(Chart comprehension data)
_____

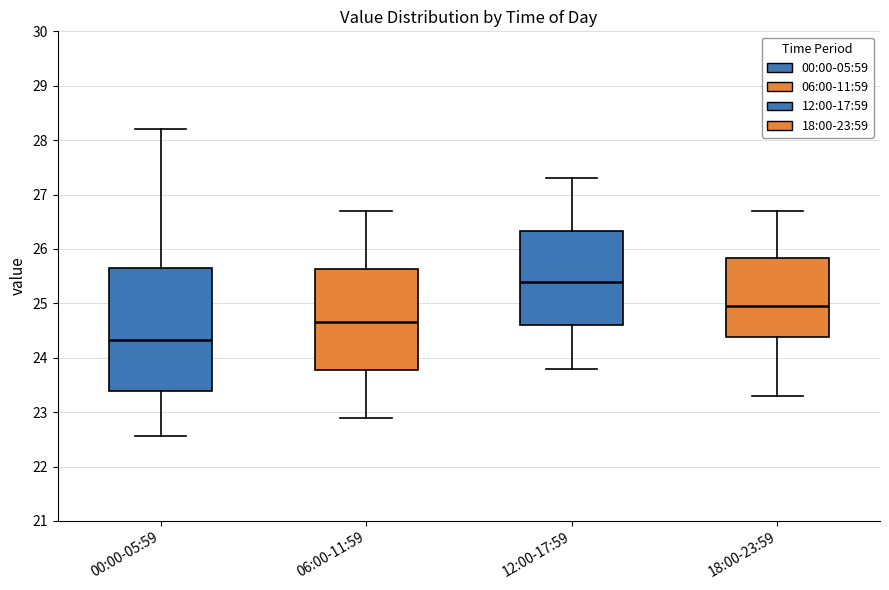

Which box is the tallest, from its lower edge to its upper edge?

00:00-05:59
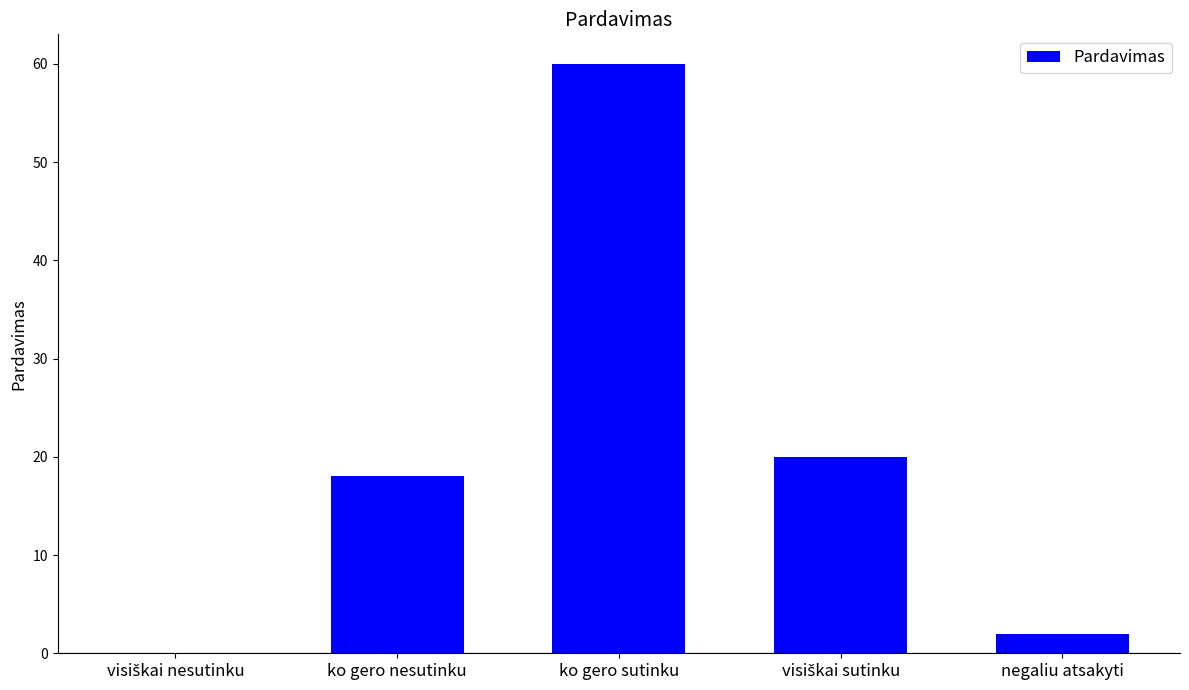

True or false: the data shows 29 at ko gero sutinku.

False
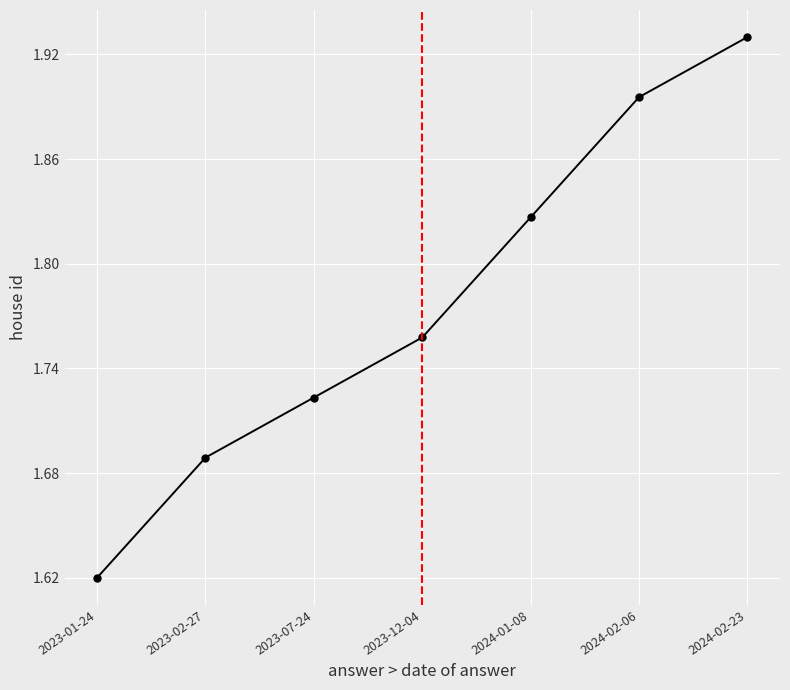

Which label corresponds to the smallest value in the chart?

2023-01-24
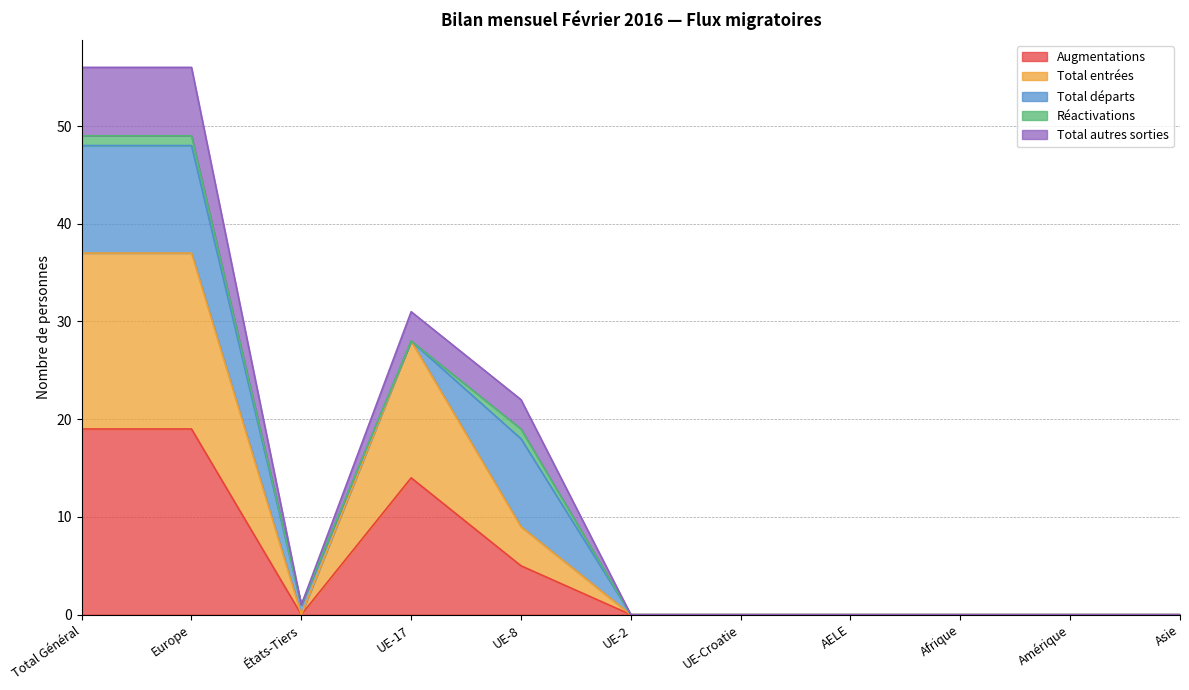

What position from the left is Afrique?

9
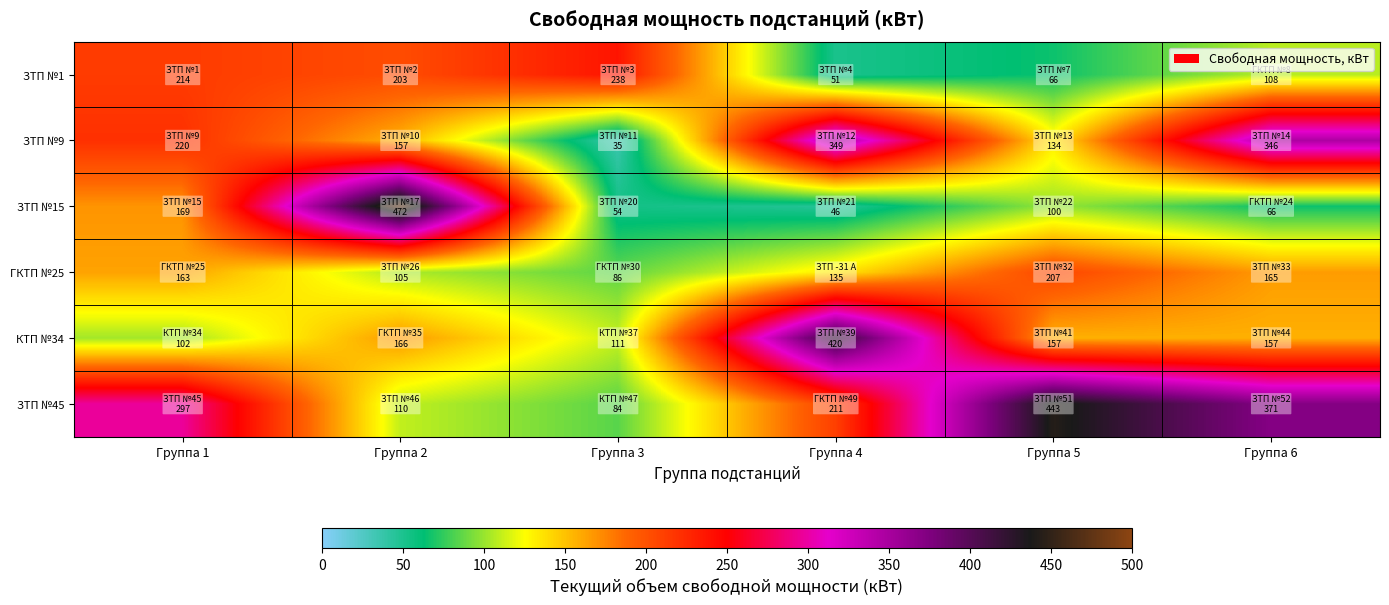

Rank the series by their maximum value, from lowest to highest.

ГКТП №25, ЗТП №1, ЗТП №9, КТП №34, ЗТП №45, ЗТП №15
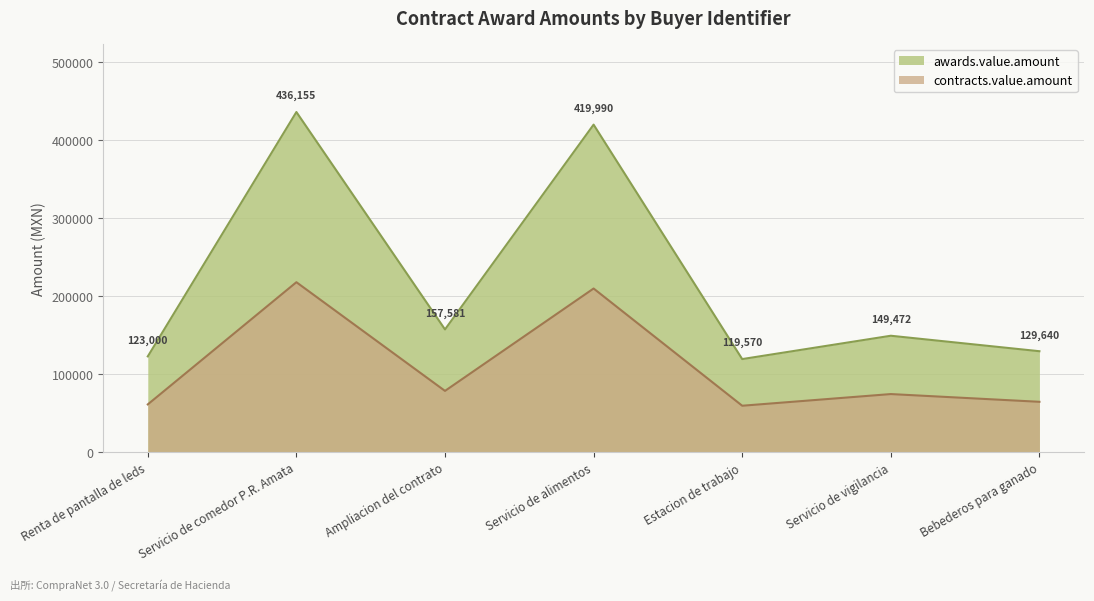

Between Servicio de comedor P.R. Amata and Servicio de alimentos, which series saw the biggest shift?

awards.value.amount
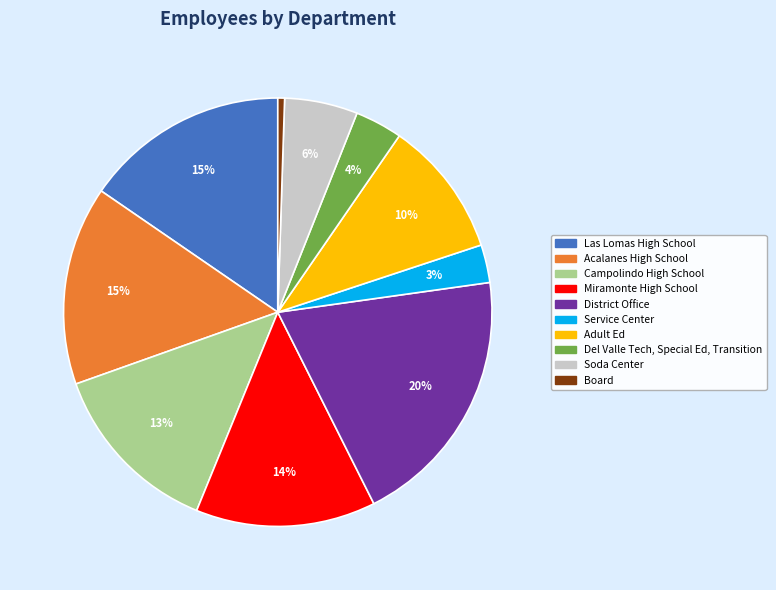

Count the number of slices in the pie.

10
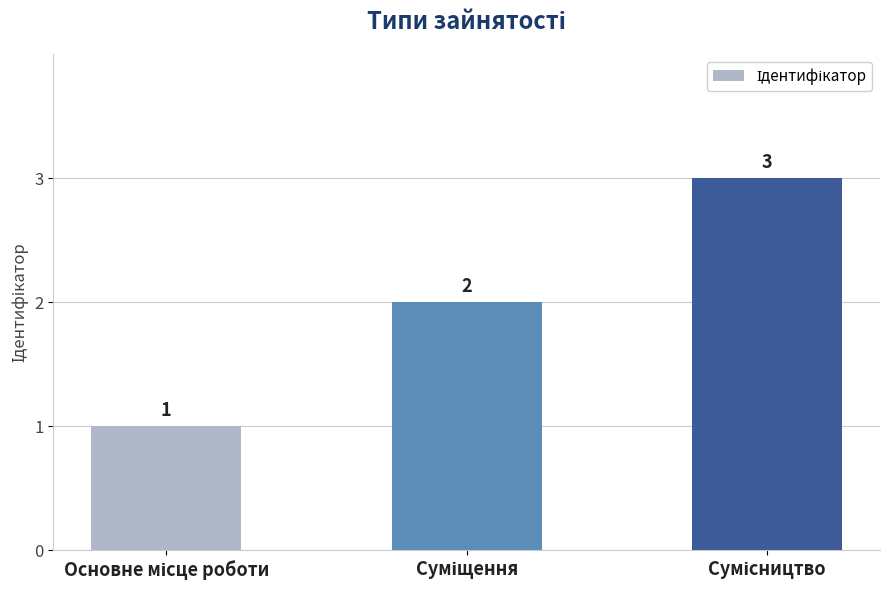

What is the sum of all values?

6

_____

→ Work to be completed: Retype every entry above word for word, keeping each line as it appears. Leave the pictures out of your copy.

→ Solution:
Which box is the tallest, from its lower edge to its upper edge?

00:00-05:59

True or false: the data shows 29 at ko gero sutinku.

False

Which label corresponds to the smallest value in the chart?

2023-01-24

What position from the left is Afrique?

9

Rank the series by their maximum value, from lowest to highest.

ГКТП №25, ЗТП №1, ЗТП №9, КТП №34, ЗТП №45, ЗТП №15

Between Servicio de comedor P.R. Amata and Servicio de alimentos, which series saw the biggest shift?

awards.value.amount

Count the number of slices in the pie.

10

What is the sum of all values?

6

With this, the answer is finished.